The Mall of America Mallmanac, ca. 1994. View the full PDF version here.
Obviously, I've always had an affinity for shopping malls. Another indulgence with which I've had a long standing relationship is the roller coaster. The Mall of America was both of those pleasures all rolled into one. My excitement was nearing its peak as we approached the city of Bloomington driving eastbound on I-494. Just around a bend, there it was. She spread herself out on the horizon with her beige and amber smile, while the corner anchors of Nordstrom and Sears resembled outstretched arms, ready to welcome me.
We entered the cavernous interior on the East Broadway wing with it's flashing neon, shiny chrome and black trimmed elements.

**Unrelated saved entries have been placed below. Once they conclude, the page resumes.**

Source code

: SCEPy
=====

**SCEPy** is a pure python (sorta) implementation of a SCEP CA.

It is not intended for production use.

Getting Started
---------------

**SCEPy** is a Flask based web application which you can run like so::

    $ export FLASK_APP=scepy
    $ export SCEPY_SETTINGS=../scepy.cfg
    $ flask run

The overwhelming facility extended vertically another three tiers above my head while a band played nearby on the ground level stage. Every sense was being tastefully stimulated. The Mall of America was almost everything I expected it to be. Then I heard the low rumble of something racing by on a steel track, and my joy was complete. I looked ahead to Knott's Camp Snoopy and the Ripsaw Roller Coaster, both located just under an immense expanse of clear glass, bathing every square inch of the amusement park in soothing, warming natural light. The temperature was still in the teens outside, but I was feeling a heated rush of excitement within myself.
A postcard of Bloomington featuring their claim to fame.
Man, we did so much on that trip to The Mall of America. I left Planet Hollywood full of greasy Cap'n Cruch and disappointment for the first time. I enjoyed the rather mild Ripsaw coaster for several circuits. I discovered one of the finest timber-flume runs I'd ever had the pleasure of riding with the Log Chute. I even got my initial ear piercing with some tacky gold and faux diamond stud at one of the five or so Claire's Boutiques. And even after spending several hours within those tourist filled corridors, we may have covered one-third of the place.
Working for Northwest Airlink during the early 2000s, I found myself in the Twin Cities quite often on business. They'd almost always arrange for our accommodation at the Holiday Inn location in Bloomington that was in close proximity to The Mall of America. After visiting countless times just to grab a quick bite to eat or to pick up a new toothbrush, the place eventually lost all of its novelty. But I still couldn't help but stare upward and to be amazed every time I walked into the four million square foot wonder.
The Mall of America's layout at its opening.
The Mall of America was conceptualized by the Triple Five Group, owned by the Ghermezian family of West Edmonton Mall fame, and was built in conjunction with their partner Indianapolis-based Simon. Opened in 1992, it was constructed on the site of the razed Met Stadium just south of the Minneapolis-Saint Paul International Airport. It was a hit from the moment the doors were open and brought Nordstrom and Bloomingdale's to the state. To this day, it maintains yearly visitor counts of around forty million, while the owners' plans for a Phase II that will nearly double the size of the complex have been on the drawing board for years.
The Mall of America as of this writing.
A few things have changed since that original visit of mine. Knott's Camp Snoopy is now branded Nickelodeon Universe, theme restaurants have fallen out of favor leading to Planet Hollywood's closure in 2003 and Bloomingdale's, citing the location's disappointing performance, closed in 2012. Presently, the 210,000 square foot building is being subdivided into space for several junior anchors. A marine exhibit, SEA LIFE Minnesota Aquarium, now occupies space on the basement level, allowing visitors to traverse a 300 foot tunnel where over 4,500 organisms can be viewed. Oh yeah, and I now have both ears pierced and wear simple silver studs instead of gold.